Top 3 Myths About Black Holes, Debunked

According to NASA, a black hole is a "place in space where gravity pulls so much that even light can not get out. The gravity is so strong because matter has been squeezed into a tiny space. This can happen when a star is dying." 

Albert Einstein first predicted the existence of black holes in his general theory of relativity, and the term 'black hole' was coined by American astronomer John Wheeler.  The three types of black holes are: stellar black holes, supermassive black holes and intermediate black holes.  The first one was discovered in 1971.

There a lot of myths surrounding black holes and these are the most common.

1. Black holes are not real

Although black holes cannot be seen because light can not escape from them, the effects can be seen in the space around them.  "While we can't actually see them directly, mathematically we have known about black holes since Albert Einstein's time, since the early 1900s," Dr Amanda Bauer, an astronomer at the Australian Astronomical Observatory, said.

With the use of modern telescopes, astronomers can see the effects of black holes to stars orbiting around them.  "We have something at the centre of our Milky Way galaxy called SgrA* that doesn't produce any light, and we can watch individual stars going around it, not in nice circular orbits, but in highly elliptical, elongated paths. And you find that there is something there that's over four million times the mass of our Sun but in a tiny area that produces absolutely no light.

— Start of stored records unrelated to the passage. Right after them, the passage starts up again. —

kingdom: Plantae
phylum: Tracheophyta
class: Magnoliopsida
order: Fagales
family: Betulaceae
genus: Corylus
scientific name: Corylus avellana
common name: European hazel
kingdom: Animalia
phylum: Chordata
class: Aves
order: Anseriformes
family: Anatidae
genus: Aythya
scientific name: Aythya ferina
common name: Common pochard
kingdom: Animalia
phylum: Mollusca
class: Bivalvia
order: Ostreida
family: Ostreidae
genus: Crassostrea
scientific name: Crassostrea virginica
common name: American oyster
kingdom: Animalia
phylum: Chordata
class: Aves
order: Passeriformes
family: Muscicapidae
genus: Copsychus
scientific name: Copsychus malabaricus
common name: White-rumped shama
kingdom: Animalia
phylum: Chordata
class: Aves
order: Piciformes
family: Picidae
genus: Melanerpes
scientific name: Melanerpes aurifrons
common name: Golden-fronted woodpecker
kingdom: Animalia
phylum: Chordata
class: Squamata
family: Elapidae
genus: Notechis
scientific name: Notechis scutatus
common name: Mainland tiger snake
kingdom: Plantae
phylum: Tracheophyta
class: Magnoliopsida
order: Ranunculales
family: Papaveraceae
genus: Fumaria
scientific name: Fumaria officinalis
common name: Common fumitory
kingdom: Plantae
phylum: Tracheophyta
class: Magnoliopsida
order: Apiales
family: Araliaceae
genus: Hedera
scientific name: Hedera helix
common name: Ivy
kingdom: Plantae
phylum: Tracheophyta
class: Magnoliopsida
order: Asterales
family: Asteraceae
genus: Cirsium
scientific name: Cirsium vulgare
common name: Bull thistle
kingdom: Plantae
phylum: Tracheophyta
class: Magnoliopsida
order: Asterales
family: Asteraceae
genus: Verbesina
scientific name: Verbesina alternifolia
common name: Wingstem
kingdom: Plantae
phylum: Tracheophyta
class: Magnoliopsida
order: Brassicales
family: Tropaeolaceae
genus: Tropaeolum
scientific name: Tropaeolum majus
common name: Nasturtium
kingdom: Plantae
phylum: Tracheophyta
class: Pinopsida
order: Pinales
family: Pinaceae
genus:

There's nothing else we think that it could be other than a black hole" Dr Bauer said.

2. The Sun will turn into a black hole eventually.

Since our Sun is not as massive as the other stars, no it cannot turn into a black hole.  In four billion years, when the Sun will run out of nuclear fuel in its core, it will die a quiet death.

3. Black holes will suck up everything in the universe like a vacuum.

No, not likely, because you have to be very close to a black hole to actually feel the strength of its gravity.

"If the Sun could magically turn into a black hole (which as we already pointed out it can't), then all its stuff would get shoved down into a tiny little volume maybe a couple of kilometres across. Think about what would happen to Earth, the Sun would still have the same mass if it were a black hole instead of a star. Earth also still has the same mass and still be the same 150 million kilometres away from it, and gravitationally speaking the only things that matter are your mass and how far away you are," Bauer said.